ETV2001「シリーズ戦争をどう裁くか」の「第2回 問われる戦時性暴力」を見て。

 今回の番組は2000年12月の「現代の紛争下の女性に対する犯罪」国際公聴会(@東京)を取り上げている。これを主催した米国NPOジェンダー正義を求める女性コーカス」は 「被害者による証言は戦時性暴力の実態を明るみにするだけでない。…これを機に私たちが何ができるのかを考えたい」と述べている。

 主な内容は以下のとおり

 戦時下の暴力や人権侵害を「人道に対する罪」 として問い直そうという動き広がっている。
この方の概念が実際の裁判にはじめて用いられたのがナチスによるユダヤ人虐殺を裁いたニュルンベルク裁判(1945年11月20日 – 1946年10月1日)である。(ほぼ同時期の東京裁判では米ソの対立という背景もあり、人道に対する罪はほとんど問われなかった。)
 戦勝国による占領の終了後もドイツは「人道に対する罪」を犯した人を自らの手で裁き続け、被害者の保障にも国を挙げて取り組んでいる。
 1985年の西ドイツのワイゼッカー大統領演説でも「過去に目を閉ざすものは現在に目を閉ざすことになる。」と述べられている。
 なお、戦勝国であるフランスにおいても現在、人道に対する罪が問われている。傀儡政権であったヴィシー政権が、ナチスドイツに協力をしてユダヤ人を強制収容所への移送に協力したことについて、責任者の一人が半世紀以上たった今、「人道に対する罪として」有罪の判決を受けたのである。
 また、1954年に始まったアルジェリアの独立政権でもフランス軍の拷問や虐待が明らかとなり、これら植民地での行為についても「人道に対する罪」として問うべきだという声が上がっているのだ。
 旧ユーゴスラビアルワンダでは集団的レイプなど女性に対する性暴力についても、こうした行為を「人道に対する罪」として認められた。
 日本についても、終戦後の日本政府はこれまで個人への賠償ではなく、二国間条約での賠償を行い、個人への賠償は行わないという方法を当事国の合意の下に行ってきた。しかし、慰安婦に関して、日本政府は軍の関与を裏付ける資料などもでてきているとのこと。

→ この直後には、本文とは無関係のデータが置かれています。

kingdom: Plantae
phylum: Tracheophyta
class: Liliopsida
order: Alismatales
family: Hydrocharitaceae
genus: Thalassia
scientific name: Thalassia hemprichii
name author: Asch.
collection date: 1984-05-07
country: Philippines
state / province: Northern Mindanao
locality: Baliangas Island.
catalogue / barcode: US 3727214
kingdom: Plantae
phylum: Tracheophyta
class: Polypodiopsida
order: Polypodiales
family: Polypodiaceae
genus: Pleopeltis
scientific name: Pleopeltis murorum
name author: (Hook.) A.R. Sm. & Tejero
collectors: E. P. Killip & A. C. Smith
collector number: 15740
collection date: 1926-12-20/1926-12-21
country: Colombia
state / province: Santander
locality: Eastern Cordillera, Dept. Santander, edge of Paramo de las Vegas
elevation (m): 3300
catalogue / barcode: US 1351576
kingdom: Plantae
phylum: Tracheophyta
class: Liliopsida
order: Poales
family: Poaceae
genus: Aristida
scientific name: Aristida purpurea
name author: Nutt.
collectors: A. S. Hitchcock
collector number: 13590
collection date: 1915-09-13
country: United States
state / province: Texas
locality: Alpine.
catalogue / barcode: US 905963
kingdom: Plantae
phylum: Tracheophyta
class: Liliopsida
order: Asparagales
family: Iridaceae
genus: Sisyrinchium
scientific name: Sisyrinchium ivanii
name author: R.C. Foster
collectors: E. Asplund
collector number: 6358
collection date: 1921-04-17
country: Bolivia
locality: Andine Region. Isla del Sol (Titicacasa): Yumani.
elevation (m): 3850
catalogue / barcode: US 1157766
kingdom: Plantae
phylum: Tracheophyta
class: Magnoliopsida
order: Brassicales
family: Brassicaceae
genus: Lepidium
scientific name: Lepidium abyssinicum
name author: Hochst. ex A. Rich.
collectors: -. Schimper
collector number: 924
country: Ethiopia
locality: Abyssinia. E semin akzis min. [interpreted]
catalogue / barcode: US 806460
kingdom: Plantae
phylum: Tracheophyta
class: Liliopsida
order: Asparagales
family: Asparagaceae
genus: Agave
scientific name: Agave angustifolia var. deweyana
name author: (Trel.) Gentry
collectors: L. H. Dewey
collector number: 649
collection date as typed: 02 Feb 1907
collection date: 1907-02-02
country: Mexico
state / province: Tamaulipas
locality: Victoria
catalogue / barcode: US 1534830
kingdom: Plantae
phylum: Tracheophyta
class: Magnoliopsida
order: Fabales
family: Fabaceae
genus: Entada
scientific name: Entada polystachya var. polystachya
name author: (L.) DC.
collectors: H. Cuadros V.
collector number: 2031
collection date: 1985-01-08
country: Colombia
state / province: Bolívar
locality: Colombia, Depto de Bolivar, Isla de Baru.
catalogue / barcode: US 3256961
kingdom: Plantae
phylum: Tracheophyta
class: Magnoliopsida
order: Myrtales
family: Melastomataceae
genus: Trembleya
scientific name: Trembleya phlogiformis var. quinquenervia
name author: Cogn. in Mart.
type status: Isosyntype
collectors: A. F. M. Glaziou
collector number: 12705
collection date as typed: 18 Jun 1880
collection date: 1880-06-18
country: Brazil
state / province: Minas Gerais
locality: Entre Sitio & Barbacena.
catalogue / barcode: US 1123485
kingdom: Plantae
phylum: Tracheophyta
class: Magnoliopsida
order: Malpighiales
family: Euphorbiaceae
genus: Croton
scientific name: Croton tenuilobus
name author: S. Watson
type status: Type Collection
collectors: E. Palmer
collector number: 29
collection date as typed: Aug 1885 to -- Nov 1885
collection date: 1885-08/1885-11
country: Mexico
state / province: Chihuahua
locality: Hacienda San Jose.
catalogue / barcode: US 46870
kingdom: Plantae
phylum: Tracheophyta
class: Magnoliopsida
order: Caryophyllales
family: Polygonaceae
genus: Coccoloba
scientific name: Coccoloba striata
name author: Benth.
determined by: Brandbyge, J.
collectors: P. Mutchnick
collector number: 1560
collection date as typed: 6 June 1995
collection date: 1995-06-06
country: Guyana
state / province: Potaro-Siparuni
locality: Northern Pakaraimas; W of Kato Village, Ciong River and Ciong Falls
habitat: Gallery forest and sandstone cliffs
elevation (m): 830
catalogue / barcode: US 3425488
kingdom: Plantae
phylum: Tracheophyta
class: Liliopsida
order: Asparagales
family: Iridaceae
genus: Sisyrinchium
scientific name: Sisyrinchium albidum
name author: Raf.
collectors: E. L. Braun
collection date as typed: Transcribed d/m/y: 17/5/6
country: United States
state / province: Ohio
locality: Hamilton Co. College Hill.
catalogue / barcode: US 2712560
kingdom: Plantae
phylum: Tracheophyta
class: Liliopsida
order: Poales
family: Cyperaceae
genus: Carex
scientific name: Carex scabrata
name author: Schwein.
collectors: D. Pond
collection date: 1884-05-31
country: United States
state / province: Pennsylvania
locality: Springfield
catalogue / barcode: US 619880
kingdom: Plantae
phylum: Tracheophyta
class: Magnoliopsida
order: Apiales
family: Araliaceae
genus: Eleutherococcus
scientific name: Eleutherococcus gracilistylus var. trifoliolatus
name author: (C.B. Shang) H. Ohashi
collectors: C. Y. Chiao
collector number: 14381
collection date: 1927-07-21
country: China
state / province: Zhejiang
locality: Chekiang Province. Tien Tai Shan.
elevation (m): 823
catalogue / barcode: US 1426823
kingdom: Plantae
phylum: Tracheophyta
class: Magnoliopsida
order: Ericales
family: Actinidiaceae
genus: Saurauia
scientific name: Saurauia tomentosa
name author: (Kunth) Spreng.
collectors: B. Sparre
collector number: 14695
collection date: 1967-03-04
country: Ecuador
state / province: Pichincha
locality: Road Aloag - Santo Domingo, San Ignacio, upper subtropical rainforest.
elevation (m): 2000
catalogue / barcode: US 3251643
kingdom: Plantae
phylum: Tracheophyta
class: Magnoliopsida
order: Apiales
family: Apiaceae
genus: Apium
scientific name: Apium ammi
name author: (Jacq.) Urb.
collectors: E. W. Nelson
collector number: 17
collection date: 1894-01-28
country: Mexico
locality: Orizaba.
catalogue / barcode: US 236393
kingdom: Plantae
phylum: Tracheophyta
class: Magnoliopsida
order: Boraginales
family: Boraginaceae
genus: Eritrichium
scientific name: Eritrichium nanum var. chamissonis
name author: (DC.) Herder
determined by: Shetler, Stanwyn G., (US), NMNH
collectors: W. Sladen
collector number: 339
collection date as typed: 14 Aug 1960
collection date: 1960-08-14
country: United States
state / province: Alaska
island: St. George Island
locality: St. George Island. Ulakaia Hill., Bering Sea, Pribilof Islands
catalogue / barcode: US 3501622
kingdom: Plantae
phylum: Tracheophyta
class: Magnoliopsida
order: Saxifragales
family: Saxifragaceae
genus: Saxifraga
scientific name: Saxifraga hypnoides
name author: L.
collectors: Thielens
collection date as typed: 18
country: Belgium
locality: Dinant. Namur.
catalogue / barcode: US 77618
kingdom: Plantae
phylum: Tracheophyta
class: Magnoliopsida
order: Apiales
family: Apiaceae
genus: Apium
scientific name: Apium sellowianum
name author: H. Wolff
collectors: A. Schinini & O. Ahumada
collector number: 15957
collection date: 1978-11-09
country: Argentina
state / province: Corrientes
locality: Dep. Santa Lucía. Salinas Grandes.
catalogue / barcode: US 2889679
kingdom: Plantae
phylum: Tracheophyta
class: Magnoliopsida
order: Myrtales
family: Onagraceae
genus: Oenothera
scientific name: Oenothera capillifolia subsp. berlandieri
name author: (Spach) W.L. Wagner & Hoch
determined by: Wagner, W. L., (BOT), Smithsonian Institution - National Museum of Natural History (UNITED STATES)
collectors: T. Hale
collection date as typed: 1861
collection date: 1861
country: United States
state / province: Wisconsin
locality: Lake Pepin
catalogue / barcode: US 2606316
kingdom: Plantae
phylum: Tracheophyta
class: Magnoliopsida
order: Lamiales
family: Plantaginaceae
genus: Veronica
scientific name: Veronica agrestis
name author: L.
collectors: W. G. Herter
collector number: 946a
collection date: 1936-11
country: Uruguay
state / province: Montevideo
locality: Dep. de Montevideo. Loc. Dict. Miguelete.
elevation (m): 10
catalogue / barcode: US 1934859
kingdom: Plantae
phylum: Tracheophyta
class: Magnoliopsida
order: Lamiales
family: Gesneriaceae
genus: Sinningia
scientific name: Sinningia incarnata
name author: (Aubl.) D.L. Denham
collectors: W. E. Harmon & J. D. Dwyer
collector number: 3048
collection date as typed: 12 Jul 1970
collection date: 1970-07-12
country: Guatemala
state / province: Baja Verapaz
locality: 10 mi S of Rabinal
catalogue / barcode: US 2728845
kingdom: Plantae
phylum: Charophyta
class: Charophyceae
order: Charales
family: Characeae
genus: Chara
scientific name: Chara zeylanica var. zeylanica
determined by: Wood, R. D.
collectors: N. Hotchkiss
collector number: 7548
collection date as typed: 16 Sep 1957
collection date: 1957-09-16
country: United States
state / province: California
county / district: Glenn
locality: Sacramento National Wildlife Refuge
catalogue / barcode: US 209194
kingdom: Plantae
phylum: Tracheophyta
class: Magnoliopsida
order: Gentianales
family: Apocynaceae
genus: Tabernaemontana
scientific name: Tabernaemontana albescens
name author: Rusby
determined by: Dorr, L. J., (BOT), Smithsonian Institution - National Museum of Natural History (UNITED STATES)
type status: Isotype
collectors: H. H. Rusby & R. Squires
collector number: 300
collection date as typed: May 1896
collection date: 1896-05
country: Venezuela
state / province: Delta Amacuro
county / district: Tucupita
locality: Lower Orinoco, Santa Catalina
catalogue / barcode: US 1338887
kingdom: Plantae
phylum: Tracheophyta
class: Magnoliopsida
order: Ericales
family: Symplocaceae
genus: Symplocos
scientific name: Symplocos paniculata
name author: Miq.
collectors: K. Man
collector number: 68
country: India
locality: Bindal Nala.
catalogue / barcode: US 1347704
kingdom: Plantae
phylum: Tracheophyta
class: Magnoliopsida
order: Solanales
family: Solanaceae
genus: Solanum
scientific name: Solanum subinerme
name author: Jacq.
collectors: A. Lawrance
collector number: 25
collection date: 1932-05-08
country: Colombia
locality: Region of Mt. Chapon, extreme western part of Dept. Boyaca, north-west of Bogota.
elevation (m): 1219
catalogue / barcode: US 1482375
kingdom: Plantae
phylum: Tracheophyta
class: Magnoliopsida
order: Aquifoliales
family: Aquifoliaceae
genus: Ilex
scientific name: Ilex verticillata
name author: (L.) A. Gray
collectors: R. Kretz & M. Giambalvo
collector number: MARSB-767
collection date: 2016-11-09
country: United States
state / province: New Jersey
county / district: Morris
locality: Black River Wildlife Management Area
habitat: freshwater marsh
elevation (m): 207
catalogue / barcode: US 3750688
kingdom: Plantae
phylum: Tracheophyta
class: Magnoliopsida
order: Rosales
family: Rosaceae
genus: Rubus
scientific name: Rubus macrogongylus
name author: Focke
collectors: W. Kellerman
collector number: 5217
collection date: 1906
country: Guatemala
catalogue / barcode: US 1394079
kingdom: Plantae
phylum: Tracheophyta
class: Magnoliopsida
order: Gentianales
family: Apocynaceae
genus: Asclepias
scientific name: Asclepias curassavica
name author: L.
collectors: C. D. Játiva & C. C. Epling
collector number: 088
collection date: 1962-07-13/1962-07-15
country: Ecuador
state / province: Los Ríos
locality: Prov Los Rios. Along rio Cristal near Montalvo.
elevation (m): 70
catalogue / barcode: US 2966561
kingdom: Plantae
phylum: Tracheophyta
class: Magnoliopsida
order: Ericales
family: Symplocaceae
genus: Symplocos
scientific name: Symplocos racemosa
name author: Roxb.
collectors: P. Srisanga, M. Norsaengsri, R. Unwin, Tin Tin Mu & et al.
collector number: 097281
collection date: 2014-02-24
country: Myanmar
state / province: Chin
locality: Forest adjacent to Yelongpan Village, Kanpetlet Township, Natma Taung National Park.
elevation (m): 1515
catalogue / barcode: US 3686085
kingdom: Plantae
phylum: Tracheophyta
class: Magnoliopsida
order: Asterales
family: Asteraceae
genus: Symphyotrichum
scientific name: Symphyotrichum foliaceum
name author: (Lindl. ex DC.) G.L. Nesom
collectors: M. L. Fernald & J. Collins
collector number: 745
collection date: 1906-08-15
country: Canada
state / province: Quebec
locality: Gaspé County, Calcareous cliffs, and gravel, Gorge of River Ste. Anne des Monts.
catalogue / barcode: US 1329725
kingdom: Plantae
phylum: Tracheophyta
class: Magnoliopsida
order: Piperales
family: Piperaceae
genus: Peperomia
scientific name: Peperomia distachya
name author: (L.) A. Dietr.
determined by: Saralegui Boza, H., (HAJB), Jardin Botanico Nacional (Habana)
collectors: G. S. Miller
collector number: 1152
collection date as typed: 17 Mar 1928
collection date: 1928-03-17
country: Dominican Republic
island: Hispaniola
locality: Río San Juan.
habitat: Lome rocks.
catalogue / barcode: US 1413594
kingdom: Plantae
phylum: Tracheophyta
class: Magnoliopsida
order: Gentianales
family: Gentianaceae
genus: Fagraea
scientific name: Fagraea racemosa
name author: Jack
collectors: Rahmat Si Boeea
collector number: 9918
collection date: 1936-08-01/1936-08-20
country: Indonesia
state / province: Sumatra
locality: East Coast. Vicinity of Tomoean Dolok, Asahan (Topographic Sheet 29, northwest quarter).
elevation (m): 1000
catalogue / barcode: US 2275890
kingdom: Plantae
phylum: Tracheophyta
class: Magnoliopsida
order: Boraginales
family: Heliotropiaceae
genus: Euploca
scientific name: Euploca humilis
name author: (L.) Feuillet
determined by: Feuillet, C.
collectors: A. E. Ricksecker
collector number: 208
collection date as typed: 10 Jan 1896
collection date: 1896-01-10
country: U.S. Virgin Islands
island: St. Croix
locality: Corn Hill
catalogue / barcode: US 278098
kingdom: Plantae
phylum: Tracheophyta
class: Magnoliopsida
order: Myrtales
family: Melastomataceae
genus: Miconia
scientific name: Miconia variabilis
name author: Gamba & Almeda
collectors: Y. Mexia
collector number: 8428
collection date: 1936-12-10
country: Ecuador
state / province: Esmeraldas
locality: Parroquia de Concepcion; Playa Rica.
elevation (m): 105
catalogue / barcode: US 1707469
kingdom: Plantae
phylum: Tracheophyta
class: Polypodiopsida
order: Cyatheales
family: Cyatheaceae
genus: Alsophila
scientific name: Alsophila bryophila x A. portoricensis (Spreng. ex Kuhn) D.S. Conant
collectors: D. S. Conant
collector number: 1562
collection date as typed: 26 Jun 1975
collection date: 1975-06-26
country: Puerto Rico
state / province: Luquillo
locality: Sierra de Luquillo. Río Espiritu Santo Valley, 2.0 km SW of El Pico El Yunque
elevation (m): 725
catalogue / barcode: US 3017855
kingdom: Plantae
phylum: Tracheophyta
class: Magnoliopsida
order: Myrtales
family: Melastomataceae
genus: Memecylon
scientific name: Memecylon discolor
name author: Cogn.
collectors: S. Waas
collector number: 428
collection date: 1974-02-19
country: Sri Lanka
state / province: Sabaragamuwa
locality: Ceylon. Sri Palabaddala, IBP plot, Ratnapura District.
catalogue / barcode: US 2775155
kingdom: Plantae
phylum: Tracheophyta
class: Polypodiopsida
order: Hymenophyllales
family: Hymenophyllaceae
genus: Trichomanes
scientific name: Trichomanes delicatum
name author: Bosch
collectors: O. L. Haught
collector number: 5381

 なお、私自身は最近「ベルリン終戦日記 ある女性の記録」という本を読み始めている。この本の内容については、また後日、別途取り上げたいと思っているが、「平和を乱した国」かそれに「受けて立った国」かを問わず、また、「戦勝国」か「敗戦国」かを問わず、人道に対する罪はどこの国の軍隊も引き起こしうるということ、その問題をどう防ぎ、どう裁くのかを改めて考える必要があるのだと考えた。